All banks except Nordea and SEB score higher on coal than on oil & gas. Six of the banks have some form of restriction in place for tar sands projects and companies, while four of the ten restrict finance for fracking. Only SEB restricts some of its financing for Arctic and offshore oil & gas. Liquid Natural Gas is not covered in any of the banks’ policies. SEB is the only bank to have some phase-out commitments in place for the oil & gas sector as a whole. Its new fossil fuel policy commits the bank to phase out finance for most tar sands and fracking companies by 2030, and states that the bank will gradually phase out finance for oil and gas companies that lack a Paris-aligned transition plan.

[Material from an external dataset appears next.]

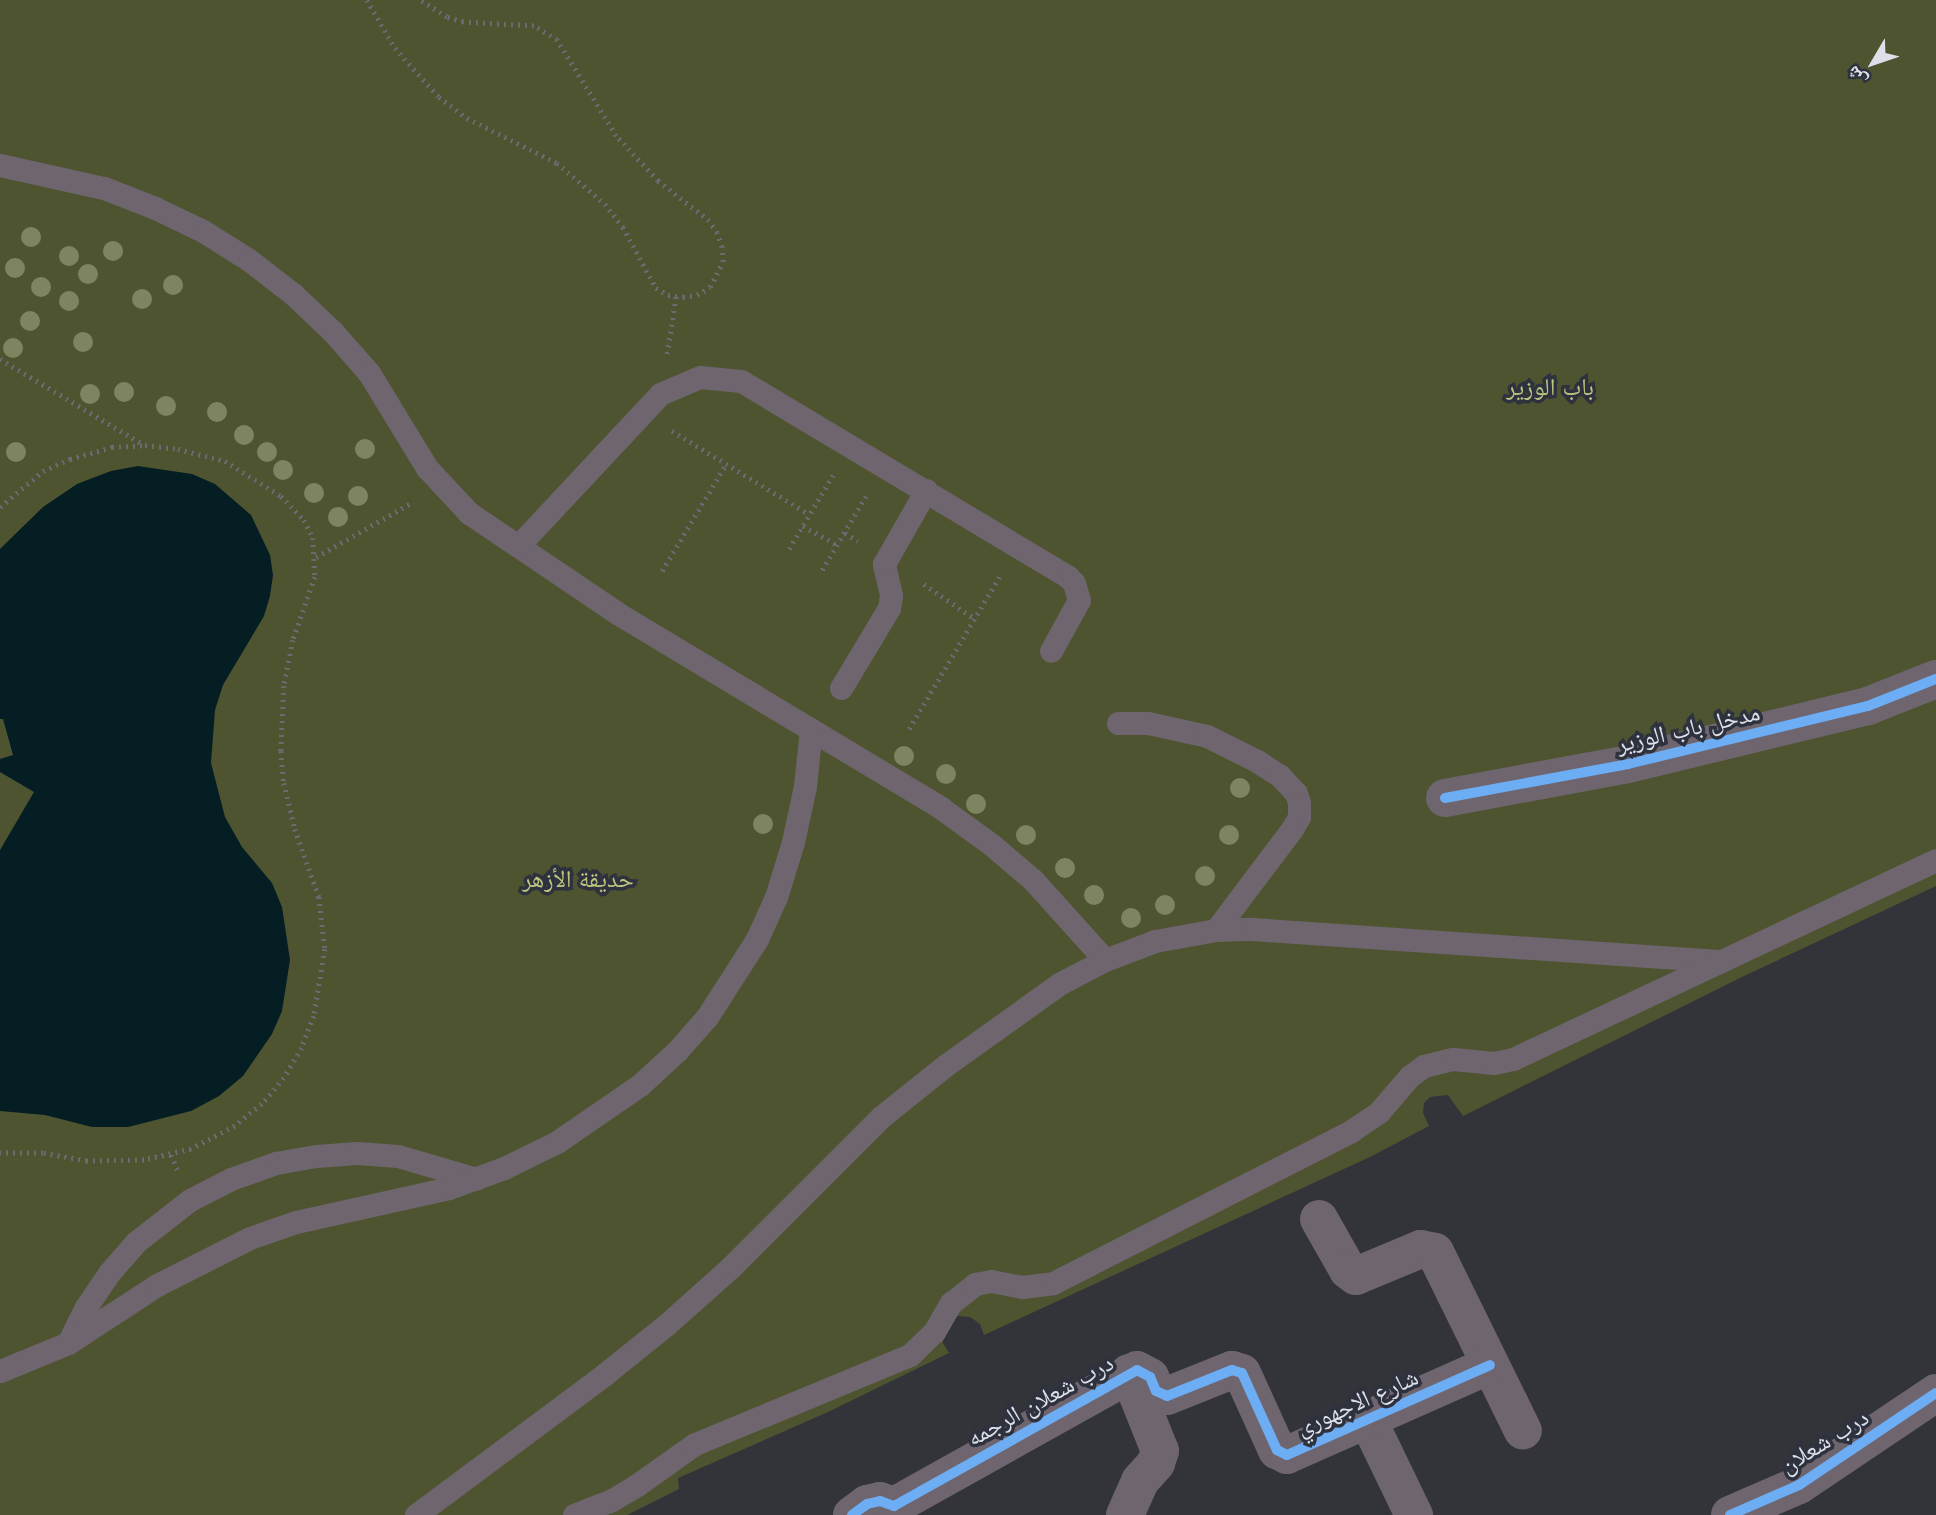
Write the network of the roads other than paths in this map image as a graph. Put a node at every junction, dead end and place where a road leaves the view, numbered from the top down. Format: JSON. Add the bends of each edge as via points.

Daisy Termorshuizen, climate campaigner at BankTrack and one of the report’s authors, said: “By continuing to support the risky fossil fuel industry that is at the core of the climate crisis, Scandinavian banks are venturing onto thin ice. To avoid being shunned as "fossil banks" by their increasingly critical customers, these banks are well advised to turn around and stop supporting the expansion of this climate wrecking industry.”

Kristian Weise, Secretary General, at Oxfam IBIS said: “While the climate emergency has casualties every day, some of the world’s richest people continue to make money on loans for and investments in fossil fuels. The massive profits of Danske Bank and Nordea are a part of an unequal reality, damaging both the climate and the livelihoods of the world’s poorest people.” 

Embla Jørgensen, advisor at Fair Finance Guide Norway said: “I’m disappointed to see that DNB turned out to be the biggest creditor to the fossil fuel industry. Norwegian banks generally have a good and green reputation but this report demonstrates that they still have a long way to go on fossil financing.”

Tim Whyte, Secretary General at ActionAid Denmark said: “We think of Scandinavia as a green example for the world. This report shows there is much work to be done in our own backyard before that label is justified.”

Jakob König, advisor at Fair Finance Guide Sweden said: “The fact that SEB and Nordea have continued to support some of the worst fossil fuel companies with more than 300 billion SEK in recent years is shocking. It contradicts the banks’ promises to support the climate transition and Swedish bank clients deserve to know this.”

Notes for editors:

[1] The ten banks covered in the report are: Danske Bank, DNB, Jyske Bank, Nordea, Nykredit, Skandinaviska Enskilda Banken (SEB), SpareBank 1 SR-Bank, Svenska Handelsbanken, Swedbank and Sydbank.

[2] By signing on to the Principles for Responsible Banking signatory banks commit to align

their business activities with the Sustainable Development Goals and the Paris Climate

Agreement.

[3] See: Banking on Climate Change 2020 and its FAQ on methodology. The next edition of this report will come out in March 2021.

[4] The assessment of SEB was based on the bank’s new “Sector Policy on Fossil Fuels” that will be published in February 2021, but which was shared in advance with BankTrack.

[5] DNB, SEB, SpareBank 1 SR-Bank and Swedbank rule out financing for all new coal power projects and expansions of existing plants, while Svenska Handelsbanken only rules out finance for new coal power projects. SEB and SpareBank 1 SR-Bank also rule out finance for all new coal mining projects and expansions of existing projects, while Danske Bank and Svenska Handelsbanken rule out only finance for new coal mining projects. On coal mining, DNB only rules out finance for mountaintop removal mining projects.
[6] BNP Paribas, Crédit Agricole, Crédit Mutuel, Natixis, Société Générale and UniCredit rule out financing for companies that expand coal mining or coal power. See here, and here.